É difícil definir o perfil do bolsonarista porque é muito variado. Mas há elementos mais específicos ligados a alguns grupos. Eu diria que o bolsonarismo é um movimento predominantemente rural, ainda que exista em rincões urbanos. Tem uma classe média rural, principalmente de São Paulo e do Centro Oeste, que é muito bolsonarista. O bolsonarismo é um fenômeno urbano principalmente entre classe média e classe média baixa.
Quais os contornos deste fenômeno?
Ele é predominantemente branco, ainda que não exclusivamente, e predominantemente masculino. Se eu pudesse trazer um elemento moral aí, o bolsonarismo é predominantemente evangélico. Essas características falam de alguma forma sobre o enraizamento do bolsonarismo. Há uma população evangélica, masculina, predominantemente rural, de classe média e de classe média baixa que está espalhada pelo Brasil, embora tenha alguns focos de concentração: Centro Oeste, partes do Sudeste e do Sul são redutos bolsonaristas.
O que sustenta o bolsonarismo na sociedade?
O elemento principal foi uma construção bem-sucedida por Jair Bolsonaro de uma dinâmica sobre maioria e minoria. Bolsonaro chegou na presidência dizendo que vai governar para as maiorias. Obviamente essa não é a ideia da democracia. Democracia devia ser um governo que contemplasse todos os interesses, majoritários e minoritários da sociedade. Mas ao dizer que ele vai governar para as maiorias, afirmando que as minorias têm que se adaptar ou se curvar às maiorias – frases dele – Bolsonaro criou um senso de pertencimento. Ele consegue manter aquelas pessoas unidas dentro dessa construção bem-sucedida do que é uma maioria, que é uma bobagem.
Qual o retrato, então?
O Brasil não é cristão homogeneamente e não é conservador integralmente. Mas essa ideia de se construir um senso de grupo que pertença a uma maioria que o Bolsonaro representa, sustenta de alguma forma o movimento e deixa as pessoas realmente confortáveis fazendo parte daquele grupo.
Bolsonaro tem parcerias internacionais com a extrema direita, sendo o caso mais famoso o de Donald Trump, que pode voltar ao poder. Se isso acontecer como poderá afetar a vida política brasileira?
De todas as mudanças políticas internacionais que possam acontecer e ter efeito sobre a política brasileira, a eleição de Trump é a mais importante delas porque isso muda o peso simbólico e político da extrema direita em nível global. A sensação que eu tenho é que o retorno de Trump pode viabilizar um retorno de Bolsonaro em 2026 no Brasil. Acho que essa lógica faz sentido e me preocupa bastante. Será muito difícil para o Lula governar com o Trump nos EUA. Será muito fácil para o Bolsonaro tentar voltar com Trump nos EUA. Então, são dois problemas em um. Em termos de outras coisas, tudo vai depender, claro, da guerra na Ucrânia, da situação da China, mas eu diria que esse é o principal elemento que pode mudar a política brasileira. O Trump já declarou, inclusive, apoio ao Bolsonaro, já postou nas redes sociais. Isso vai ter impacto.

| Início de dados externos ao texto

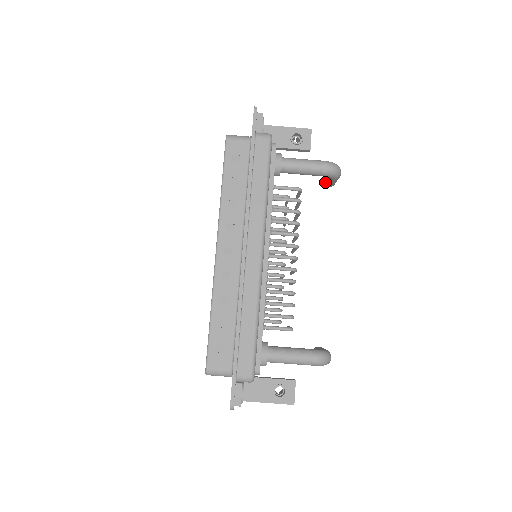
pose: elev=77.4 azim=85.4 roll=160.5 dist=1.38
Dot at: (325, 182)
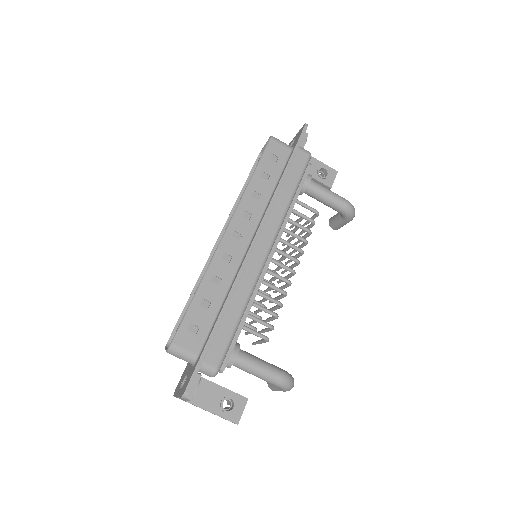
Dot at: (334, 222)
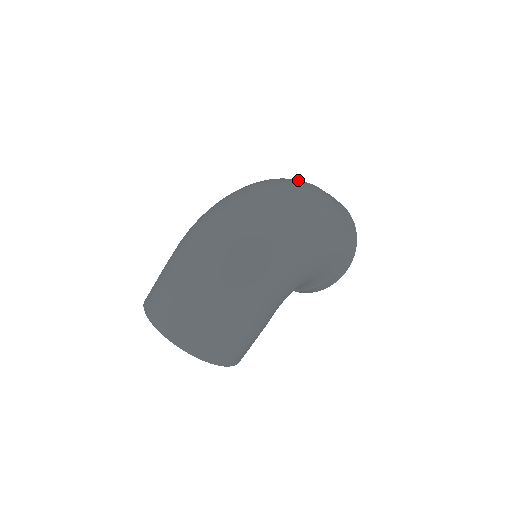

E os demais cenários internacionais?
Houve derrota da extrema direita na América do Sul, a derrota da extrema direita americana, a vitória da extrema direita em alguns países da Europa mas também a derrota em outros. Na Inglaterra, por exemplo, essa mudança foi uma espécie de moderação do partido. Então, eu não acho que isso vai ter um impacto direto na realidade brasileira. É claro que num eventual governo Lula, pode ser que ele possa ter mais dificuldade de lidar com alguns países que tenham governos conservadores ou ultra-conservadores, mas eu também acho que a extrema direita europeia em particular tende a ser mais pragmática do que a extrema direita americana.
Pode dar exemplos?
O Mateus Salvini, na Itália, que foi o vice-primeiro ministro daquela coalizão esquisita, alguns anos atrás, era super pró-China, apesar de ser anticomunista. O Victor Orban [Hungria] tem relação com a China e com a Rússia, apesar de ser um sujeito antiglobalista. Então, acho que isso tende a afetar menos essa realidade dos países, ao contrário do caso da extrema direita americana que é mais ideológica nas suas relações.